El hombre de hierro blandito bajó a Felisa por las escaleras, en volandas, y Leocadio los siguió como pudo, hasta un vehículo aparcado en la acera. José tocó el claxon, metiendo una mano por la ventanilla y Leocadio recorrió con sus manos la chapa colorada de su antiguo compañero a motor.

–No podré conducirlo. – Dijo Leocadio, con la sonrisa vacía de dientes – Pero me alegra que seas tú el que lo haga.

–Me hablaste tanto de este Renault que no podía volver hasta encontrarlo. – Respondió José satisfecho – vamos, montaos, le daré caña al acelerador.

Felisa se acomodó en el asiento trasero como por instinto y Leocadio lo hizo a su lado sin ponerse el cinturón. Cuando cogieron velocidad, por la carretera paralela a la costa, la luna los iluminó y el anciano recibió la brisa sobre su rostro; se sintió joven otra vez, fuerte como el hombre que empieza a vivir. Fue entonces cuando sacó una de sus manos por la ventanilla abierta, para que luchara contra el aire del estrecho, con Felisa acurrucada en su hombro.

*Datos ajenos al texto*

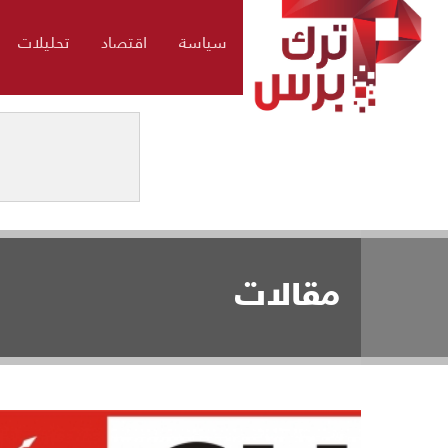
سياسة
اقتصاد
تحليلات
مقالات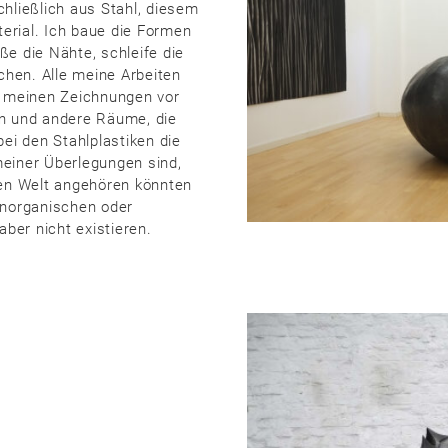
chließlich aus Stahl, diesem
erial. Ich baue die Formen
ße die Nähte, schleife die
hen. Alle meine Arbeiten
n meinen Zeichnungen vor
en und andere Räume, die
bei den Stahlplastiken die
meiner Überlegungen sind,
len Welt angehören könnten
anorganischen oder
aber nicht existieren.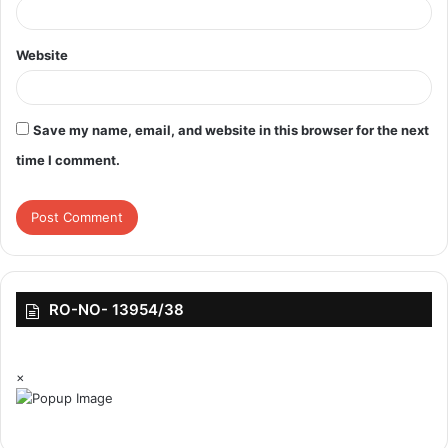
Website
Save my name, email, and website in this browser for the next
time I comment.
featured
RO-NO- 13954/38
×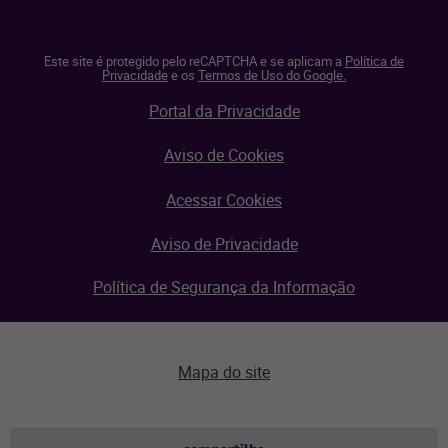
Este site é protegido pelo reCAPTCHA e se aplicam a
Política de
Privacidade
e os
Termos de Uso do Google.
Portal da Privacidade
Aviso de Cookies
Acessar Cookies
Aviso de Privacidade
Política de Segurança da Informação
Mapa do site
Aviso de privacidade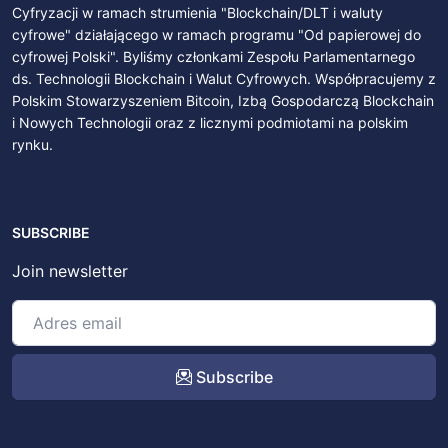
Cyfryzacji w ramach strumienia "Blockchain/DLT i waluty
cyfrowe" działającego w ramach programu "Od papierowej do
cyfrowej Polski". Byliśmy członkami Zespołu Parlamentarnego
ds. Technologii Blockchain i Walut Cyfrowych. Współpracujemy z
Polskim Stowarzyszeniem Bitcoin, Izbą Gospodarczą Blockchain
i Nowych Technologii oraz z licznymi podmiotami na polskim
rynku.
SUBSCRIBE
Join newsletter
Subscribe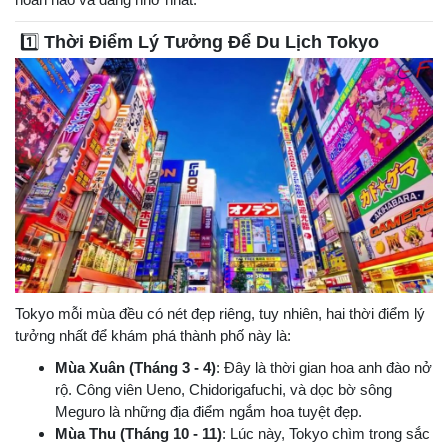
1️⃣
Thời Điểm Lý Tưởng Để Du Lịch Tokyo
Tokyo mỗi mùa đều có nét đẹp riêng, tuy nhiên, hai thời điểm lý
tưởng nhất để khám phá thành phố này là:
Mùa Xuân (Tháng 3 - 4)
: Đây là thời gian hoa anh đào nở
rộ. Công viên Ueno, Chidorigafuchi, và dọc bờ sông
Meguro là những địa điểm ngắm hoa tuyệt đẹp.
Mùa Thu (Tháng 10 - 11)
: Lúc này, Tokyo chìm trong sắc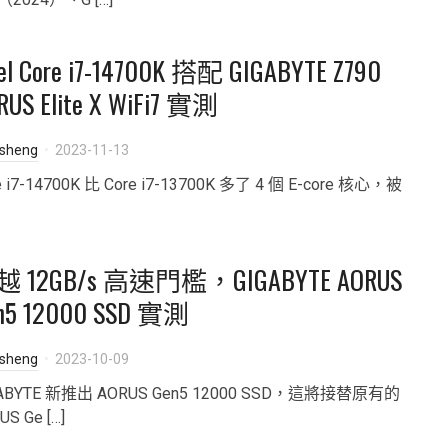
tel Core i7-14700K 搭配 GIGABYTE Z790
RUS Elite X WiFi7 實測
isheng
2023-11-13
e i7-14700K 比 Core i7-13700K 多了 4 個 E-core 核心，被
 12GB/s 高速門檻，GIGABYTE AORUS
n5 12000 SSD 實測
isheng
2023-10-09
GABYTE 新推出 AORUS Gen5 12000 SSD，這將接替原有的
US Ge […]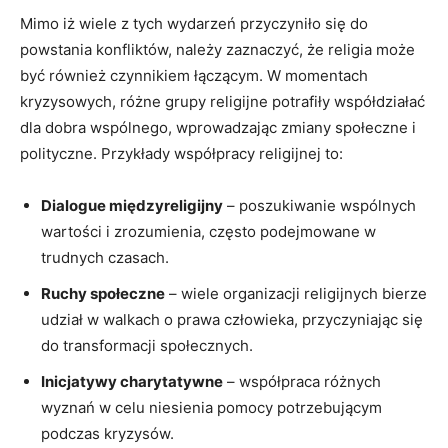
Mimo iż wiele z tych wydarzeń przyczyniło się do
powstania konfliktów, należy zaznaczyć, że religia może
być również czynnikiem łączącym. W momentach
kryzysowych, różne grupy religijne potrafiły współdziałać
dla dobra wspólnego, wprowadzając zmiany społeczne i
polityczne. Przykłady współpracy religijnej to:
Dialogue międzyreligijny
– poszukiwanie wspólnych
wartości i zrozumienia, często podejmowane w
trudnych czasach.
Ruchy społeczne
– wiele organizacji religijnych bierze
udział w walkach o prawa człowieka, przyczyniając się
do transformacji społecznych.
Inicjatywy charytatywne
– współpraca różnych
wyznań w celu niesienia pomocy potrzebującym
podczas kryzysów.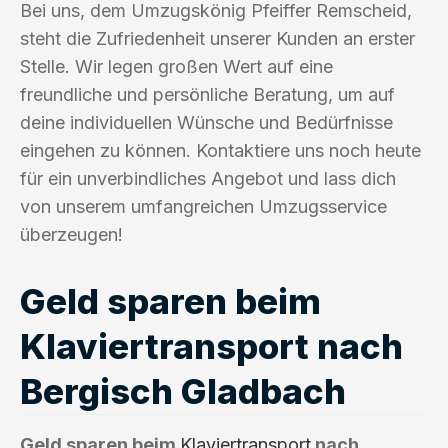
Bei uns, dem Umzugskönig Pfeiffer Remscheid,
steht die Zufriedenheit unserer Kunden an erster
Stelle. Wir legen großen Wert auf eine
freundliche und persönliche Beratung, um auf
deine individuellen Wünsche und Bedürfnisse
eingehen zu können. Kontaktiere uns noch heute
für ein unverbindliches Angebot und lass dich
von unserem umfangreichen Umzugsservice
überzeugen!
Geld sparen beim
Klaviertransport nach
Bergisch Gladbach
Geld sparen beim
Klaviertransport
nach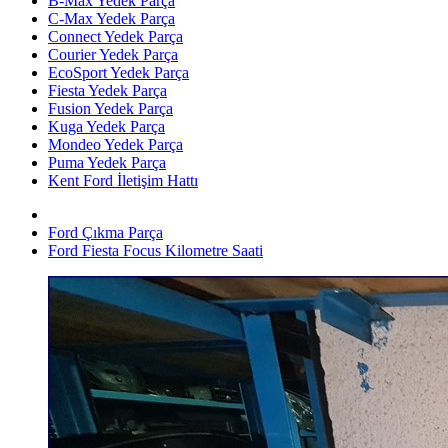
B-Max Yedek Parça
C-Max Yedek Parça
Connect Yedek Parça
Courier Yedek Parça
EcoSport Yedek Parça
Fiesta Yedek Parça
Fusion Yedek Parça
Kuga Yedek Parça
Mondeo Yedek Parça
Puma Yedek Parça
Kent Ford İletişim Hattı
Ford Çıkma Parça
Ford Fiesta Focus Kilometre Saati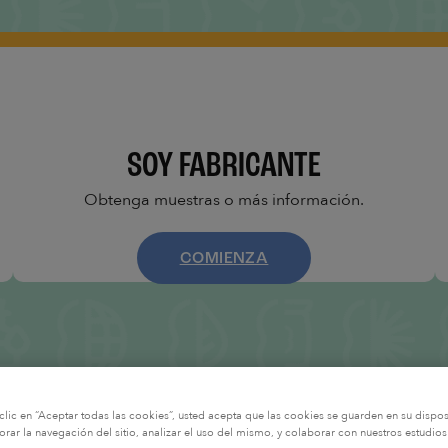
SOY FABRICANTE
Obtenga muestras o más información.
COMIENZA
clic en “Aceptar todas las cookies”, usted acepta que las cookies se guarden en su dispos
rar la navegación del sitio, analizar el uso del mismo, y colaborar con nuestros estudios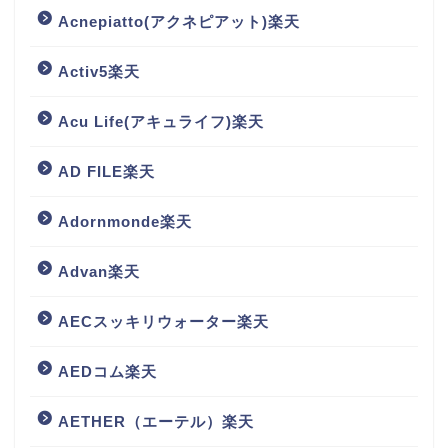
Acnepiatto(アクネピアット)楽天
Activ5楽天
Acu Life(アキュライフ)楽天
AD FILE楽天
Adornmonde楽天
Advan楽天
AECスッキリウォーター楽天
AEDコム楽天
AETHER（エーテル）楽天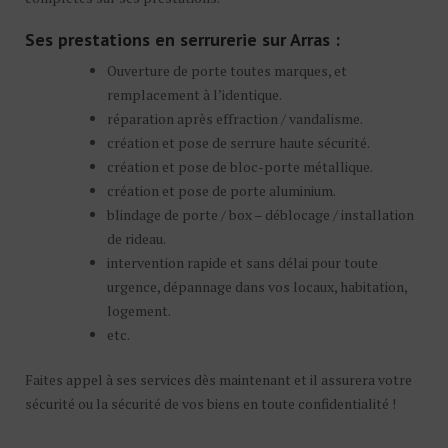
Ses prestations en serrurerie sur Arras :
Ouverture de porte toutes marques, et
remplacement à l’identique.
réparation après effraction / vandalisme.
création et pose de serrure haute sécurité.
création et pose de bloc-porte métallique.
création et pose de porte aluminium.
blindage de porte / box – déblocage / installation
de rideau.
intervention rapide et sans délai pour toute
urgence, dépannage dans vos locaux, habitation,
logement.
etc.
Faites appel à ses services dès maintenant et il assurera votre
sécurité ou la sécurité de vos biens en toute confidentialité !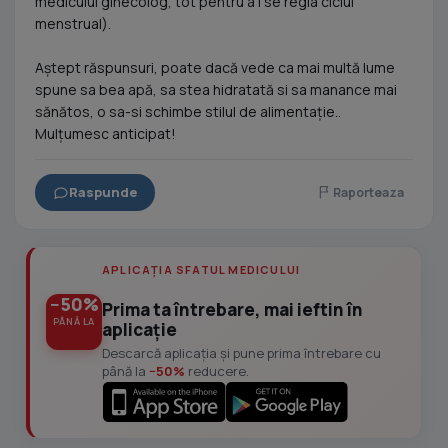
medicului ginecolog, tot pentru a i se regla ciclul
menstrual).
Aștept răspunsuri, poate dacă vede ca mai multă lume
spune sa bea apă, sa stea hidratată si sa manance mai
sănătos, o sa-si schimbe stilul de alimentație..
Mulțumesc anticipat!
Raspunde
Raporteaza
APLICAȚIA SFATUL MEDICULUI
−50%
Prima ta întrebare, mai ieftin în
PÂNĂ LA
aplicație
Descarcă aplicația și pune prima întrebare cu
până la
−50%
reducere.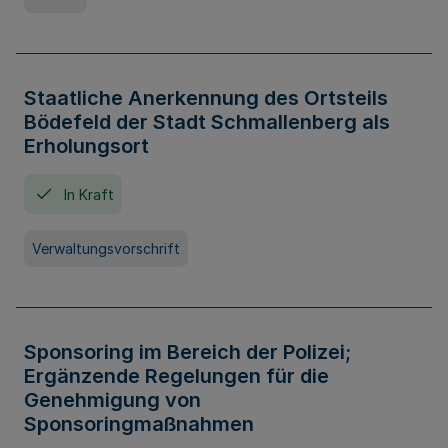
Staatliche Anerkennung des Ortsteils
Bödefeld der Stadt Schmallenberg als
Erholungsort
In Kraft
Verwaltungsvorschrift
Sponsoring im Bereich der Polizei;
Ergänzende Regelungen für die
Genehmigung von
Sponsoringmaßnahmen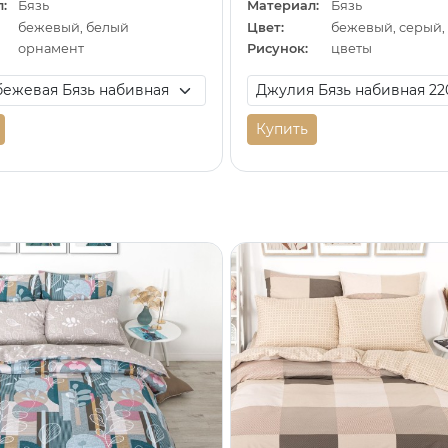
:
Бязь
Материал:
Бязь
бежевый, белый
Цвет:
орнамент
Рисунок:
цветы
Купить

Le susurró al oído que la quería con toda el alma y por un instante ella lo entendió. Tomó la mano de él, sumergida en un amor intenso, como el primero. Segundos después olvidó y retiró la mano asustada.

El repitió el susurro y ella lo reconoció para otra vez olvidar.

Leocadio tuvo la certeza de que lo suyo sería un amor eterno que empezaría con las mismas palabras cada vez; un sentimiento siempre nuevo; una de esas emociones que siempre parecen nuevas y no caducan.

José lo veía suceder por el retrovisor y alargaba el tiempo, conduciendo despacio hacia ninguna parte.